Where the Parnu River meets the Gulf of Riga, you’ll find the coastal resort city of Parnu. Parnu is known as the summer capital, because it is where so many Estonians choose to take their summer vacations. The biggest reason to come to Parnu is the beach, which boasts fine, white sand and gorgeous dunes. The beach promenade runs along the shore and helps to create the traditional coastal resort feel in the city. Even after the sun sets for the day, lighting along the promenade ensures that people are still walking and enjoying the coastal scenery. If a rainy afternoon appears, join the locals at Vee Park, a popular indoor water park in Parnu.
The largest Estonian island is called Saaremaa, and it is located in the Baltic Sea. The island has an 8,000-year-old history, and was ruled by Danes, Swedes, Germans and Russians in that time. Today, most visitors spend their time in the island’s capital city of Kuressaare. In Kuressaare, you can explore the completely intact medieval castle. You can tour the castle and the grounds, which now serve as home to the Regional Museum of Saaremaa. If you’re interested in hiking, sightseeing, birdwatching or photography, then Saaremaa’s Sõrve Peninsula is a spectacularly scenic destination to explore.
3. Lahemaa National Park
One of the most popular national parks in Estonia is Lahemaa. Since it is just an hour’s drive from the capital, it is the ideal day trip. Viru Raba, or Viru Bog, is a must-see part of the park. Trees poke from the swampy ground, and there is a definite ethereal quality. To make it easy to explore Viru Bog, there is a 5-km (3-mile) boardwalk that is usually dry, keeping you out of the water but close enough to admire the scenery. In the middle of the park is Sagadi Village, a fascinating spot where you can tour Sagadi Manor and learn more about the culture and history of the region.
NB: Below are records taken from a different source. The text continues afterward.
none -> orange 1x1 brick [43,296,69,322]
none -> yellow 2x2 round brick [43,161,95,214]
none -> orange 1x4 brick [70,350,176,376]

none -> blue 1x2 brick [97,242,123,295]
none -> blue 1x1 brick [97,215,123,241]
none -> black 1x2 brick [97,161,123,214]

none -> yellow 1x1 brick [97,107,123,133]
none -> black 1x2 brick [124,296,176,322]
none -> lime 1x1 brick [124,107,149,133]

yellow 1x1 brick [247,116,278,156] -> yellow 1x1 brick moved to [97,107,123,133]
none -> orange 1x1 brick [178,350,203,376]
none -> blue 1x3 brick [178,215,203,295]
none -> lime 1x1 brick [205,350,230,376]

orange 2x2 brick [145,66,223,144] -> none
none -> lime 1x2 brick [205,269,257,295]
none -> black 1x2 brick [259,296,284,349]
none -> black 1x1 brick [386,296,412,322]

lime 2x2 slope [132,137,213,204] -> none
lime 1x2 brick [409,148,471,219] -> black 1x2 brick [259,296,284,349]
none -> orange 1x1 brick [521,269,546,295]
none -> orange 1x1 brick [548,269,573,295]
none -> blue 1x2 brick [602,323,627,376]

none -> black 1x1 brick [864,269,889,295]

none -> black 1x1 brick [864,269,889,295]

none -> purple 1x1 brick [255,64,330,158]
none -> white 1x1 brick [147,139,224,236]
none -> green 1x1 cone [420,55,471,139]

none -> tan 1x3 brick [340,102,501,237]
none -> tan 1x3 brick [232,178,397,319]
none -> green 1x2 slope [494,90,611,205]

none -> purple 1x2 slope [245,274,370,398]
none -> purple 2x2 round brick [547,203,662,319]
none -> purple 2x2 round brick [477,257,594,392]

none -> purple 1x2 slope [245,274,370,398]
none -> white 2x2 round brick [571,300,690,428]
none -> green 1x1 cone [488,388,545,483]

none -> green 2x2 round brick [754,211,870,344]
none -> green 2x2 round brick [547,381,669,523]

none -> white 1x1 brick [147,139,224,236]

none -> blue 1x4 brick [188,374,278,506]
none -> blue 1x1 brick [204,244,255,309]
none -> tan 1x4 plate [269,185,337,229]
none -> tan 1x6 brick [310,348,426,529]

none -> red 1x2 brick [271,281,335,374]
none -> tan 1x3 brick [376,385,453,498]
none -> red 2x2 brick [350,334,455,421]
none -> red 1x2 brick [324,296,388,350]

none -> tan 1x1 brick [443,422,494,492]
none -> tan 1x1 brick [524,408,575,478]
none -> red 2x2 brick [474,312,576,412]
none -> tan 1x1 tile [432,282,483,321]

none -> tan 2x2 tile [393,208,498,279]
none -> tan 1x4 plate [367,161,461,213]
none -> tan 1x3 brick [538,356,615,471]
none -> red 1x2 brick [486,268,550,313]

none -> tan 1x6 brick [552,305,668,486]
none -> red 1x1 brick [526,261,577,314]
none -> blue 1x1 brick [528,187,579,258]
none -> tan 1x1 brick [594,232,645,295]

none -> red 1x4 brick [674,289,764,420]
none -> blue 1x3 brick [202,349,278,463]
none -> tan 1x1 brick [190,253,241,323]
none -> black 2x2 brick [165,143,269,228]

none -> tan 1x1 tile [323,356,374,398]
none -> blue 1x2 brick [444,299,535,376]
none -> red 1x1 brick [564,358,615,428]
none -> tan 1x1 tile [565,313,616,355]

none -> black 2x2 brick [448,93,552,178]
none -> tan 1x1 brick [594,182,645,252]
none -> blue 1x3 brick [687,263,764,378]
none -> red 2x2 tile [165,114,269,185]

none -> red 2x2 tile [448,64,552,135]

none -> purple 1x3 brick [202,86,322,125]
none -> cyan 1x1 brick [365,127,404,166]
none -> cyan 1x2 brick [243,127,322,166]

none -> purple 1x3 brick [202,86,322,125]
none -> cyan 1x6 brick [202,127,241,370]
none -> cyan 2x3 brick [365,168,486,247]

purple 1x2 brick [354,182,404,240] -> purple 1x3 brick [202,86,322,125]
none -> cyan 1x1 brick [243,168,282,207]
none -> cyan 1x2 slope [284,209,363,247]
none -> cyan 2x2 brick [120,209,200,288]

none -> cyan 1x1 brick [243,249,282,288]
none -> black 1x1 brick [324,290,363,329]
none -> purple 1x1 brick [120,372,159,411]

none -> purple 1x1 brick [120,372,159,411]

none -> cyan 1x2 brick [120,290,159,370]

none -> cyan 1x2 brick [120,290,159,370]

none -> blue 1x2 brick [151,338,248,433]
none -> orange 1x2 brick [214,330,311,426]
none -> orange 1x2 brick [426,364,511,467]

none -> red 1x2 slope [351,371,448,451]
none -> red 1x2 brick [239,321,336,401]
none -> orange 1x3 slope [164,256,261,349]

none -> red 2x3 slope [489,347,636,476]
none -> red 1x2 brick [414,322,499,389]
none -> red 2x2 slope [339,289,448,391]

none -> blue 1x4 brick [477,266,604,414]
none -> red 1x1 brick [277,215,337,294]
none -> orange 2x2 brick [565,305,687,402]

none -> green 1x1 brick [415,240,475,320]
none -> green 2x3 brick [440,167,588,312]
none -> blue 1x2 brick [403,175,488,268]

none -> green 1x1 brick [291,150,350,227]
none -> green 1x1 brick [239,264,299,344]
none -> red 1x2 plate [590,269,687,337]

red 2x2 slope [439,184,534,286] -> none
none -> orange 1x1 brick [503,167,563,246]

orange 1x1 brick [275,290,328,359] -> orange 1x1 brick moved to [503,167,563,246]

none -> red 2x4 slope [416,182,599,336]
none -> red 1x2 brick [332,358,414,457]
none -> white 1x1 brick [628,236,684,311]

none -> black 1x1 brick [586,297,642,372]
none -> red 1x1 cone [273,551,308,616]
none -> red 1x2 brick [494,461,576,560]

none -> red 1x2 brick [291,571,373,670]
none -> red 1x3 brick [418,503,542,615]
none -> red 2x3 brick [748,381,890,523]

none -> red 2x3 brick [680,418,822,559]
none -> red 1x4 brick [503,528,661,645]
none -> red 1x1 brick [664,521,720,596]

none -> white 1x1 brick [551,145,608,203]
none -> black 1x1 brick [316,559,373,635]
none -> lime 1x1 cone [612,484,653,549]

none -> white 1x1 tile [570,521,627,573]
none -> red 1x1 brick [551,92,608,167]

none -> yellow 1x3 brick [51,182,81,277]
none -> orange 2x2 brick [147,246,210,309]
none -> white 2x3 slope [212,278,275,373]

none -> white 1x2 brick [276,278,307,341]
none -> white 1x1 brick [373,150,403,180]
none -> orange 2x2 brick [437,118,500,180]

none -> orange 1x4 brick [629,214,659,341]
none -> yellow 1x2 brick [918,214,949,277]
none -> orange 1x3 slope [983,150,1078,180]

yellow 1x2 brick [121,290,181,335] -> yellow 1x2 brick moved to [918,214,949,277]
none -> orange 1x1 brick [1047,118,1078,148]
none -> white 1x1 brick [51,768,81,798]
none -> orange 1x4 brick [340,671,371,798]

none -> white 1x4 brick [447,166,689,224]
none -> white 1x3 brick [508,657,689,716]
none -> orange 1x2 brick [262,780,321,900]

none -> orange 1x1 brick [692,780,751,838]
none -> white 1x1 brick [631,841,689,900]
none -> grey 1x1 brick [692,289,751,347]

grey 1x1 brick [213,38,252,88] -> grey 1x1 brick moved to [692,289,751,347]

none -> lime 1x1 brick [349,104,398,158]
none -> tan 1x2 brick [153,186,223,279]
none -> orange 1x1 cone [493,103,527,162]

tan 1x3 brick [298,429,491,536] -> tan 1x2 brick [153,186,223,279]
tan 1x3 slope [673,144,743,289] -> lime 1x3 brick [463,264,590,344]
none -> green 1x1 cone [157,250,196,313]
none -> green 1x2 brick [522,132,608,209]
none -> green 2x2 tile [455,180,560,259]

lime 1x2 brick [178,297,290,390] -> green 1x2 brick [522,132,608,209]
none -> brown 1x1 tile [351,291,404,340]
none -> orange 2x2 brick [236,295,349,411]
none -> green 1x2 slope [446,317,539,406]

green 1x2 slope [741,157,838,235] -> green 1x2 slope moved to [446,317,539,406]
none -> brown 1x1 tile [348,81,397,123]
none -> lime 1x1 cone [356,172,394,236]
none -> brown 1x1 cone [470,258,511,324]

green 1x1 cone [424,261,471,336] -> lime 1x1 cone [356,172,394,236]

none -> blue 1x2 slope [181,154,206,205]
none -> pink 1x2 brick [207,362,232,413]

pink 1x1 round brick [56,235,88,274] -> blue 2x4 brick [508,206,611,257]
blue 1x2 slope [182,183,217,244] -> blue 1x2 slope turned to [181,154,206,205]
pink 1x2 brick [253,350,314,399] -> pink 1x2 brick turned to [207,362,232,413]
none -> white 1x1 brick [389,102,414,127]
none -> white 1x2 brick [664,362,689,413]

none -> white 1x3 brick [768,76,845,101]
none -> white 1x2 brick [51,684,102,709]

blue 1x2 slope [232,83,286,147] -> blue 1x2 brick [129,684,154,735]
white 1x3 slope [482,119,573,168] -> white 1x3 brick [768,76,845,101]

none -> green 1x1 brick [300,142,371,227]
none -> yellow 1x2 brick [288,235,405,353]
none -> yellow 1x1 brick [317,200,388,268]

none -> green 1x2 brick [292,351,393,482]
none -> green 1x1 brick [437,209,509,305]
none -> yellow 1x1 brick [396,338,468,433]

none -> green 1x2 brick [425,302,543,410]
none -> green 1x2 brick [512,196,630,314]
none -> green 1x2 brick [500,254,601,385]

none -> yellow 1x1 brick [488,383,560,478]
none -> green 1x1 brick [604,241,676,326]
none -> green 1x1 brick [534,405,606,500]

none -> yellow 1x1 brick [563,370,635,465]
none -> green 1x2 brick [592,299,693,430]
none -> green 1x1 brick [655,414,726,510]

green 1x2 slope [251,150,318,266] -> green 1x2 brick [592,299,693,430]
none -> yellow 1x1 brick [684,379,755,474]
The city of Tartu is considered the intellectual hub of the country, thanks to the impressive and well-known University of Tartu. Between the university and the fact that Tartu is the oldest city in the nation, this city is clearly an interesting destination. Its handsome centre is lined with classically designed 18th-century buildings, many of which have been put to innovative uses. One of the coolest attractions in Tartu is the soup neighborhood. In the soup neighborhood, every street is named after soup ingredients like potatoes, beans and peas. Old wooden houses line these streets, which are just next to the Emajõgi River.
1. Tallinn (Where to Stay)
The most popular place to visit in Estonia is Tallinn, the capital and the hub of medieval architecture. The heart of the city is called Toompea, a hill that retains a historic atmosphere thanks to cobblestone streets and 15th century buildings. The area is amazingly preserved and accessible on foot. From the top of Toompea, you can look out over much of the Old City. Some highlights of the Old City include the bustling shops on Viru Street, the 14th century Town Hall and the opulent 19th century Alexander Nevsky Cathedral.